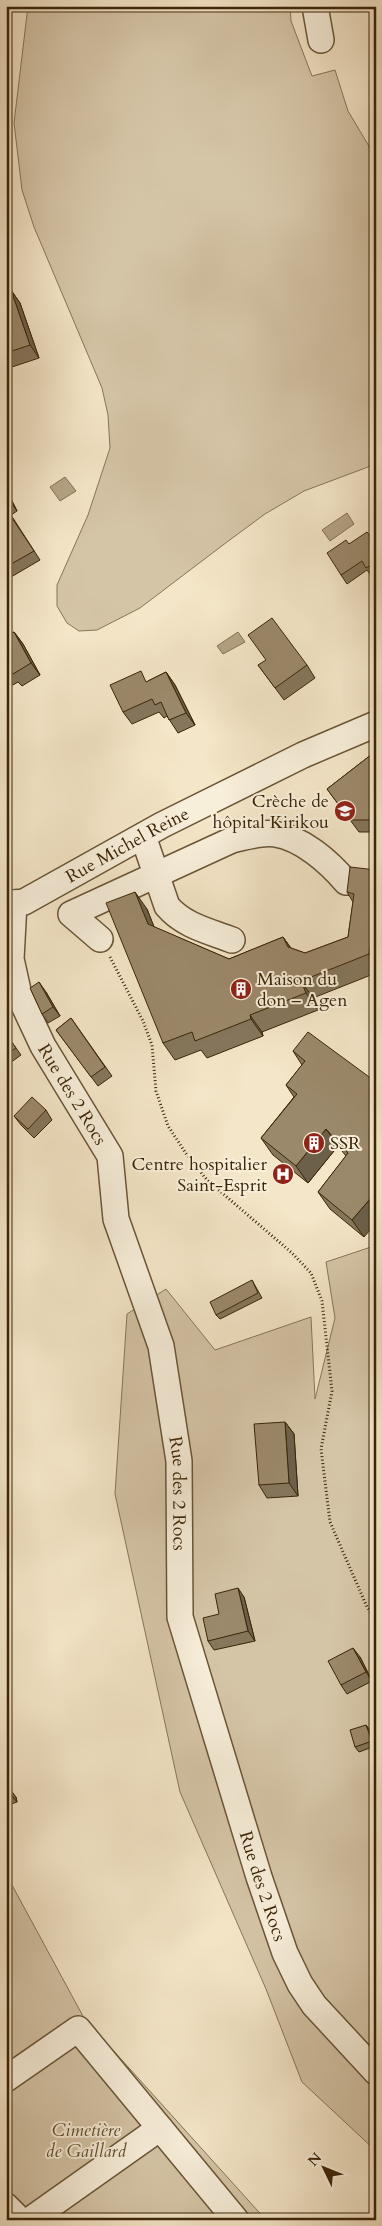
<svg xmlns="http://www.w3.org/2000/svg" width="382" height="2226" font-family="Cardo,serif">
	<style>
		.green { fill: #d5c5a7; stroke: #887557 }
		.water { fill: #b5a486; stroke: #847153 }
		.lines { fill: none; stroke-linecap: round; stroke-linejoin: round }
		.minor-casing { stroke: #695537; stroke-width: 28 }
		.path { stroke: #3b2507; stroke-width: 3; stroke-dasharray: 1 2.5; stroke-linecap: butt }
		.minor { stroke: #f8efdb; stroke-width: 25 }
		.wall { fill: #85765c; stroke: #3b2507 }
		.shaded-wall { fill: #6c604b; stroke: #3b2507 }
		.building { fill: #9b896b; stroke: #3b2507 }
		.labels { text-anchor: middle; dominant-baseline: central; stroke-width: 4; stroke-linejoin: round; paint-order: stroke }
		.poi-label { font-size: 18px; fill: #3b2507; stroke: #f8efdb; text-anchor: end }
		.street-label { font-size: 18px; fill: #3b2507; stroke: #f8efdb }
		.park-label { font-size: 18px; font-style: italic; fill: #624d2f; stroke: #f8efdb }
	</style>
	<rect width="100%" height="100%" fill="#f4e6c8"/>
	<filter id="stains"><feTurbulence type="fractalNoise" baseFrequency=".004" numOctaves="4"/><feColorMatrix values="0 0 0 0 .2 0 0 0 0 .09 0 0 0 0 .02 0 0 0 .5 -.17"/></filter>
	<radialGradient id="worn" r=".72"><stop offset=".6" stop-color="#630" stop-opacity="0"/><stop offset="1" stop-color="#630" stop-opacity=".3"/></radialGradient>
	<g class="green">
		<path d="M28,6H290L291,21L312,76L335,70L348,111L376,158V464L304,491L265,514L227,542L140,608L97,630L79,631L67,623L57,606V585L88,515L110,448L108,415L102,388L34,227L22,190L14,123Z"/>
		<path d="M374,1246L376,1247V2151L302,2082L266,1989L180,1792L115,1494L127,1314L166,1289L215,1350L311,1317L315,1399L335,1318L326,1262Z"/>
		<path d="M6,1874L84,2018L266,2220H6Z"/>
	</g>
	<g class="water">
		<path d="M65,477L76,491L60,501L50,487Z"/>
		<path d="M347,513L354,524L330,541L322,530Z"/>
		<path d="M238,632L245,642L223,654L217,646Z"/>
	</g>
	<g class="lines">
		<g class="minor-casing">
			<g id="minor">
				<path d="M315,6L321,40"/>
				<path d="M143,836L167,906C184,926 209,931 232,940"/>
				<path id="s1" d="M14,903L11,959L19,995L43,1046L110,1156L116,1219L161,1346L179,1461L180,1617L259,1877L285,1953L300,1984L314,2005L376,2072"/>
				<path id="s2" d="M14,903L24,902L162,825L303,755L376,724"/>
				<path d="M100,939L71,914L232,840C246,837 261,832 275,834C302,838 329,862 346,882"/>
				<path d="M6,2079L78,2029L236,2220"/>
				<path d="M6,2206L20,2220"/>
				<path d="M30,2220L160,2128"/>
			</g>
		</g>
		<path class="path" d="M110,957L143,1021L152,1045L156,1091L168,1126L187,1155L207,1180L292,1253L311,1273L322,1301L332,1391L321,1449L330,1522L367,1607L376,1618"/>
		<use href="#minor" class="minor"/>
	</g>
	<g class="wall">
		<path d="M11,290L20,303L39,358L6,369V292Z"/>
		<path d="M6,489L17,511L11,515L40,560L11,577L6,570Z"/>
		<path d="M376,534V575L372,577L367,570L347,584L341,575L349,544L371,537Z"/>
		<path d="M14,632L23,644L40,675L22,686L18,682L6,689V636Z"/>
		<path d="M258,665H307L315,678L284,700Z"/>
		<path d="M166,672L175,685L195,725L178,733L167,716L164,718L159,712L132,724L123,712L148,681Z"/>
		<path d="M376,751V832H359L327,789Z"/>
		<path d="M376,870V973L313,998L318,1010L262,1032L263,1036L207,1058L201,1050L175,1060L163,1043L147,909L154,927L229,959L283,937L291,948L305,953L348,937L353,902L347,892Z"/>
		<path d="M46,992L60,1016L48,1023L42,1014Z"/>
		<path d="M71,1018L112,1076L98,1086L56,1030Z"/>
		<path d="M6,1034L21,1055L6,1066Z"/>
		<path d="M293,1051L376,1082L364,1237L330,1209L318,1192L346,1156L338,1146L308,1183L273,1155L261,1138L294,1097L286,1085L302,1065Z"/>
		<path d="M46,1110L52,1120L34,1138L21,1125L14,1116Z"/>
		<path d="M252,1280L262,1298L220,1319L216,1315Z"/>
		<path d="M285,1422L294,1434L298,1496L267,1498L259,1485Z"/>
		<path d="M244,1597L255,1641L214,1650L208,1641L219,1614Z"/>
		<path d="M360,1657L372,1681L347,1694L341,1685Z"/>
		<path d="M370,1730L375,1746L359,1752L355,1747Z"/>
		<path d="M6,1789L16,1797L17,1802L6,1806Z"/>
	</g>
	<g class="shaded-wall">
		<path d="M11,290L20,303L39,358L30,345Z"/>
		<path d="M6,489L17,511L11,502L6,493Z"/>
		<path d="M14,632L23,644L40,675L31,663Z"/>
		<path d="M166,672L175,685L195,725L186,713Z"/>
		<path d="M135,892L147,909L160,942L148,924Z"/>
		<path d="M376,910V963L369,954Z"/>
		<path d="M283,937L295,954L288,947Z"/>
		<path d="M301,981L313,998L318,1010L306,993Z"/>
		<path d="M39,982L46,992L60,1016L53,1007Z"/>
		<path d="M250,1015L262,1032L263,1036L251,1019Z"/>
		<path d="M326,1129L338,1146L308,1183L296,1166Z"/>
		<path d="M376,1192V1223L364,1237L352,1220Z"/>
		<path d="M285,1422L294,1434L298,1496L289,1483Z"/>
		<path d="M238,1588L244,1597L255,1641L248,1631Z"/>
		<path d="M353,1648L360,1657L372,1681L366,1672Z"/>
		<path d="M366,1725L370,1730L375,1746L372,1741Z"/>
		<path d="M10,1789L16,1797L17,1802L11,1795Z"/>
	</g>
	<g class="building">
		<path d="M11,290L30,345L6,353V292Z"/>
		<path d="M6,493L11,502L6,505Z"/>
		<path d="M6,509L34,551L6,567Z"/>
		<path d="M367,532L371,537L376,534V562L366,568L362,561L341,575L327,553L346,540L349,544Z"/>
		<path d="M272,618L307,665L275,688L258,665L266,660L248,635Z"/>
		<path d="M14,632L31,663L13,674L10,669L6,671V636Z"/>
		<path d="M141,671L146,682L166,672L186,713L169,720L161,702L155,705L152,699L123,712L110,685Z"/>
		<path d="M376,751V820H350L327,789Z"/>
		<path d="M350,867L376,870V910L369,954L301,981L306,993L250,1015L251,1019L195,1041L192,1032L163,1043L106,903L135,892L148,924L229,959L283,937L288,947L305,953L348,937L354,894L347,892Z"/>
		<path d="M39,982L53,1007L42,1014L30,988Z"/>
		<path d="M71,1018L105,1067L91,1077L56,1030Z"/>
		<path d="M308,1032L376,1082V1192L352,1220L318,1192L348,1153L326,1129L296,1166L261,1138L297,1094L286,1085L305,1061L293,1051Z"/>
		<path d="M6,1034L16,1048L6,1055Z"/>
		<path d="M32,1097L46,1110L28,1129L14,1116Z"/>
		<path d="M252,1280L258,1293L216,1315L210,1302Z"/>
		<path d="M285,1422L289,1483L259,1485L254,1424Z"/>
		<path d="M238,1588L248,1631L208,1641L203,1618L219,1614L215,1594Z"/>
		<path d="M353,1648L366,1672L341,1685L328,1661Z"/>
		<path d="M366,1725L372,1741L355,1747L350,1730Z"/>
		<path d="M6,1789H10L11,1795L6,1796Z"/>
	</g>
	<defs>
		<g id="school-disc" transform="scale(1.125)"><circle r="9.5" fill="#8f2418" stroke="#f8efdb"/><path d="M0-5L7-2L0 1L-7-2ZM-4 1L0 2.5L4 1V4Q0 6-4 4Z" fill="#fff"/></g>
		<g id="building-disc" transform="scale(1.125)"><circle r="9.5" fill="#8f2418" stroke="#f8efdb"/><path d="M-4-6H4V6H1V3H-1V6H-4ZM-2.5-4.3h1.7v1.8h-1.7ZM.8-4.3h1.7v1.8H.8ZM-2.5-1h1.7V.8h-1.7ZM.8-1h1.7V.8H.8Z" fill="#fff"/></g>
		<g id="hospital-disc" transform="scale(1.125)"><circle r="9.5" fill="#8f2418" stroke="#f8efdb"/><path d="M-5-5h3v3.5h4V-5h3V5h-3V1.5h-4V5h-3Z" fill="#fff"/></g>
	</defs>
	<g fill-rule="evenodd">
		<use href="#school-disc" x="345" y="811"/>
		<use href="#building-disc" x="241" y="989"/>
		<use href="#building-disc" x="314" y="1143"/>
		<use href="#hospital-disc" x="283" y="1174"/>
	</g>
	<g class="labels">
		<g class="poi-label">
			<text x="329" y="801">Crèche de<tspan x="329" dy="21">hôpital Kirikou</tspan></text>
			<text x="257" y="979" text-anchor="start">Maison du<tspan x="257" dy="21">don – Agen</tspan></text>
			<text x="330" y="1143" text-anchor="start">SSR</text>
			<text x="267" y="1164">Centre hospitalier<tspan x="267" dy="21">Saint-Esprit</tspan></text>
		</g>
		<g class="street-label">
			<text stroke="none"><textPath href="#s2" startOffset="128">Rue Michel Reine</textPath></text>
			<text stroke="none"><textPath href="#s1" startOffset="206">Rue des 2 Rocs</textPath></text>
			<text stroke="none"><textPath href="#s1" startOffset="625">Rue des 2 Rocs</textPath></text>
			<text stroke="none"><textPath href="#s1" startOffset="1030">Rue des 2 Rocs</textPath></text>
		</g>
		<g class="park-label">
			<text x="86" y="2130">Cimetière<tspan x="86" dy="21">de Gaillard</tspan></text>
		</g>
	</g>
	<rect width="382" height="2226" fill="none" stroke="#f4e6c8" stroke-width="25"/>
	<rect x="8" y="8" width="367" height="2211" fill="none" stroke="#3b2507" stroke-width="2.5"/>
	<rect x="12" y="12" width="357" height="2201" fill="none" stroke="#3b2507"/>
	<g transform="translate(324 2168) rotate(313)" stroke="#f8efdb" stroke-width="4" paint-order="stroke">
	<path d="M0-4L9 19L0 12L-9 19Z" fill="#3b2507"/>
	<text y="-8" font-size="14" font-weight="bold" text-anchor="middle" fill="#3b2507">N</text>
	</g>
	<rect width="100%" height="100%" filter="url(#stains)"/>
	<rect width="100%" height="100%" fill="url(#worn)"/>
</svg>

* * * * * * * * *

▶ [Exercise directions]:
Copy each line of the data that contains the word "linejoin", leaving the other lines out.

▶ [Your solution]:
		.lines { fill: none; stroke-linecap: round; stroke-linejoin: round }
		.labels { text-anchor: middle; dominant-baseline: central; stroke-width: 4; stroke-linejoin: round; paint-order: stroke }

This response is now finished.